Hopefully I haven't made the plotline of this film sound like a cavity-inducing after school special but this isn't your typical Mel Brooks laughfest. Even on my first go round, I felt a little underwhelmed by the drastic cutback in sight gags and one-liners that Mel lovers are so accustomed to. However when viewing Life Stinks a second time with its accompanying commentary track (explored later in this review), I appreciated and enjoyed it so much more.
Intended as a homage to the madcap yet heartfelt comedies of Preston Sturges, echoes of Chaplin-esque sweetness a la Modern Times can also be felt, particularly in the romance between Brooks and Warren. Although some may quibble with the film's sentimental tone, this was a very effective change of pace for the director and I applaud his restraint in going for cheap laughs at the expense of the homeless (which is probably what many were initially expecting).
Casting has long been one of Brooks' strong points and this stellar ensemble is no exception. Long time comrade Morris (who worked with Mel on Your Show of Shows and went on to portray the belly laugh inducing Ernest T. Bass on The Andy Griffith Show) is a major standout as is the ever dependable Tambor. Veteran character actors Teddy Wilson, Stuart Pankin and Robert Ridgely (the Colonel from Boogie Nights) also offer strong support.
And then there is the lovely Lesley Ann Warren, whose work rivals her acclaimed role in Victor Victoria (particularly in a comically bittersweet scene in which she acts out the dissolution of a once happy marriage in less than a minute's time). As a bonus, she gets to put her ballet training to good use in a delightful sequence paying homage to those classic Astaire-Rogers musicals of old.

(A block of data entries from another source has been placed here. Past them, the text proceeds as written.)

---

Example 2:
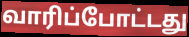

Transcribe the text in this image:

வாரிப்போட்டது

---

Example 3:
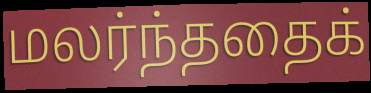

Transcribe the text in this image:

மலர்ந்ததைக்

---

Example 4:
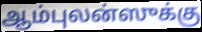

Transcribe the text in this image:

ஆம்புலன்ஸுக்கு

Even Brooks acquits himself nicely, showing incredible depth in the more drama-tinged moments; it's a wonder the veteran performer hasn't done more straight dramatic roles as Jim Carrey and Peter Sellers have.
Rating for Style: B
Rating for Substance: B
Image Transfer Review: Life may indeed stink from time to time, but this transfer certainly doesn't; it's one of MGM's finest in recent months. With the exception of a couple of location scenes where lighting problems couldn't be alleviated, this is as good as it gets. Beautiful color saturation along with accurate and natural fleshtones, this movie looks as it could have been shot days ago.

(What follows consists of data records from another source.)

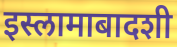
इस्लामाबादशी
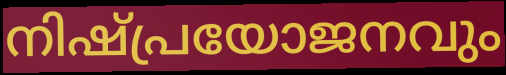
നിഷ്പ്രയോജനവും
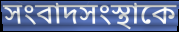
সংবাদসংস্থাকে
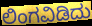
ಲಿಂಗವಿಡಿದು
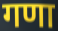
गणा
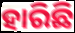
ହାରିଛି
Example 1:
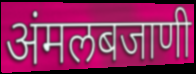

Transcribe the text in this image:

अंमलबजाणी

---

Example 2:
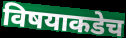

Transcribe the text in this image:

विषयाकडेच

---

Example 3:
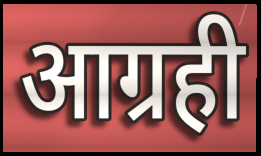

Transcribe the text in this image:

आग्रही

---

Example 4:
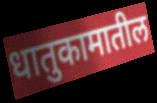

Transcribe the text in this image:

धातुकामातील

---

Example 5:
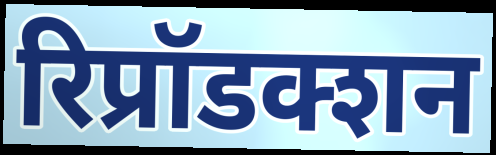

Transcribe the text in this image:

रिप्रॉडक्शन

A full-frame transfer is also included, but the widescreen is much more complimentary.
Image Transfer Grade: A
Audio Transfer Review: Typical of many comedy soundtracks, dialogue is anchored in the center, but the film's pleasant and whimsical score is treated well by a better than average Dolby 2.0 mix, which boasts good separation.
Audio Transfer Grade: B
Disc ExtrasAnimated menu with music
Scene Access with 20 cues and remote access
Subtitles/Captions in English, French, Spanish with remote access
1 Original Trailer(s)
2 Other Trailer(s) featuring The Producers, MGM Means Great Movies DVD Trailer
1 Feature/Episode commentary by Mel Brooks, Rudy De Luca, Steve Haberman
More war stories and thoughts make up the bulk of Does Life Really Stink?, a 14-minute featurette that stands well on its own and repeats very little from the commentary track. An original trailer, a teaser for the special edition release of The Producers and a teaser for popular MGM faves on DVD are included.
Extras Grade: A-
Final CommentsGo in with lowered expectations and Life Stinks will come out smelling like a rose. Great performances, a witty yet compassionate script and a good story that doesn't go for easy laughs make for a solid piece of entertainment.